Agriculture in Guyana

If this is October, then it must be “Agriculture Month”. And so it is, with the Ministry of Agriculture taking out full page ads in all the dailies to announce the “theme” for this month – “Exploring new production frontiers: in pursuit of climate resilience”.
There was also the obligatory month-long series of activities designed to “not only focus on the resuscitation of the agricultural sector to increase efficiency, but will target the advancement of small and medium scale farmers across the ten administrative regions.”
But what does this really mean for farmers in Guyana today? Last year, as with every other year for decades, there was also a different theme, that one being “Exploiting our Strengths; advancing agriculture and social protection”, not forgetting the month-long series of “activities” to “give life to the theme”.
This approach evidently sees agriculture as an undertaking in which a different “theme” will come to fruition within a year so as to move on to the next theme. Is this realistic?
How is “Exploiting our Strengths; advancing agriculture and social protection” related to “Exploring new production frontiers: in pursuit of climate resilience”? Exactly what was done to “advance agriculture” last year? The Government and the Minister of Agriculture announced that rice, the largest agricultural crop in Guyana, employing the largest number of workers, was a “private” enterprise and marketing the product was not the responsibility of the government.

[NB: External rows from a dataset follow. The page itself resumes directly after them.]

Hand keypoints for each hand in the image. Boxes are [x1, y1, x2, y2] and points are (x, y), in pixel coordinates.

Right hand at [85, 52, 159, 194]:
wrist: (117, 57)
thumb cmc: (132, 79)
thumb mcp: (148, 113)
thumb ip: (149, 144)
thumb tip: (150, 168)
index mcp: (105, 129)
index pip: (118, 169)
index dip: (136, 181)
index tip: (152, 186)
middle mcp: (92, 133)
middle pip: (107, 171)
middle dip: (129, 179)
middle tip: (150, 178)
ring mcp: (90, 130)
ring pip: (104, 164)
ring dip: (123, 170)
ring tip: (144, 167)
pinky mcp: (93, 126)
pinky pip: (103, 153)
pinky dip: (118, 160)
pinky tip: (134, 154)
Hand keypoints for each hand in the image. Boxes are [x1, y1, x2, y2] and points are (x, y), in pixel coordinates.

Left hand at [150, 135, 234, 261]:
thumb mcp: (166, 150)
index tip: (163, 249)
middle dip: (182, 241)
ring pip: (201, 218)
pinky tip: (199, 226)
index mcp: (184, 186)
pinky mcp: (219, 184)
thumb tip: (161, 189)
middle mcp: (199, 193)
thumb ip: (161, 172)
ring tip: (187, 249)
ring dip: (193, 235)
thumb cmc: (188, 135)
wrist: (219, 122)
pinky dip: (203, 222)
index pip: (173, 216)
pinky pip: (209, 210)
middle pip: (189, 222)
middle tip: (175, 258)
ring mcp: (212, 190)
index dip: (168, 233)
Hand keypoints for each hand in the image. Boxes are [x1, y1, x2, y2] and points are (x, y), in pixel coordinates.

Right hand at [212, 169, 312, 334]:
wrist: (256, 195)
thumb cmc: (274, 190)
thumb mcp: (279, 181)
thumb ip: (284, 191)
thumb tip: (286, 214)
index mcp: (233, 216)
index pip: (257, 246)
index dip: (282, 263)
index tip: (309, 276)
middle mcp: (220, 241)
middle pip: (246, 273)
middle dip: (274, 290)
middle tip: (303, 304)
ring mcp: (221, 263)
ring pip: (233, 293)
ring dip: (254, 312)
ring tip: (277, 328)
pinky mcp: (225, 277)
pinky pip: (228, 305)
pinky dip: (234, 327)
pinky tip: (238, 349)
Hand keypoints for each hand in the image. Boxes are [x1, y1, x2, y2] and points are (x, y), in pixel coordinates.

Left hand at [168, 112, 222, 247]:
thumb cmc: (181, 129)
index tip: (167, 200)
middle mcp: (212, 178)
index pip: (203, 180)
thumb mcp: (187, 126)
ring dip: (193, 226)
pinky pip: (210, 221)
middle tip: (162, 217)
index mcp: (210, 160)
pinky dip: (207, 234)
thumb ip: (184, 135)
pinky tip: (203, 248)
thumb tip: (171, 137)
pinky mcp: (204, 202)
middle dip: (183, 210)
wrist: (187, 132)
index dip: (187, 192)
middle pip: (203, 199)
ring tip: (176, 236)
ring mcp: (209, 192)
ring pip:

One wonders why, in every foreign embassy and consulate – even in such a minuscule country like ours – there is an “economic desk” that promotes the products of that country. One wonders why G-20 developed the concept of “trade for aid” and exactly what our government has done to utilise funds from that initiative to market rice when it had already washed its hands of that task.
The Government also arbitrarily announced the closure of Wales Sugar Estate, West Bank Demerara, without even a single consultation with the 1700 workers or its trade unions.
They had to learn of their fate from the newspapers; and the Minister of Agriculture obdurately did not see it fit to engage the workers or the affected communities surrounding the Estate.
This year, as they were presumably crafting their theme for this year’s Agriculture Month, the Minister just as suddenly and arbitrarily announced that the government was going to convert 484 acres of canefields to growing rice.
Exactly how is government going to improve “social protection” by entering the rice industry, which cannot find markets for its present private farmers’ production when it would now be competing with them?
It is our hope that government is not giving up on the coastal agricultural “bird in the hand” in pursuit of its hinterland “bird in the bush” as adumbrated in this year’s theme. It its announcement of Agriculture Month last week it noted: “The Government of Guyana’s 2015 Manifesto has indicated development of the hinterland as a priority, with implementation of policies for development of the Intermediate Savannahs, as well as the Rupununi Savannahs. The Intermediate Savannahs have long been considered as the next frontier for the nation’s agricultural development. In this vein, the Ministry of Agriculture has aligned its work programme to realise the Intermediate Savannahs as the next agricultural centre, and has also prioritised the implementation of policies for development of the Rupununi Savannahs.”
While there is unquestionably a need to develop the intermediate and interior savannahs, as was highlighted by the Minister and his high-level team on their visit to the Rupununi during the middle of last month, the challenges presented will take huge amounts of resources – technological, human and material.
We suggest that we do not waste the hundreds of years of efforts by slaves, indentured and freemen to make the Guyana coastland among the best drained and irrigated lands on the planet. Let us consolidate these lands for Agriculture rather than building “apartments and condos” on them.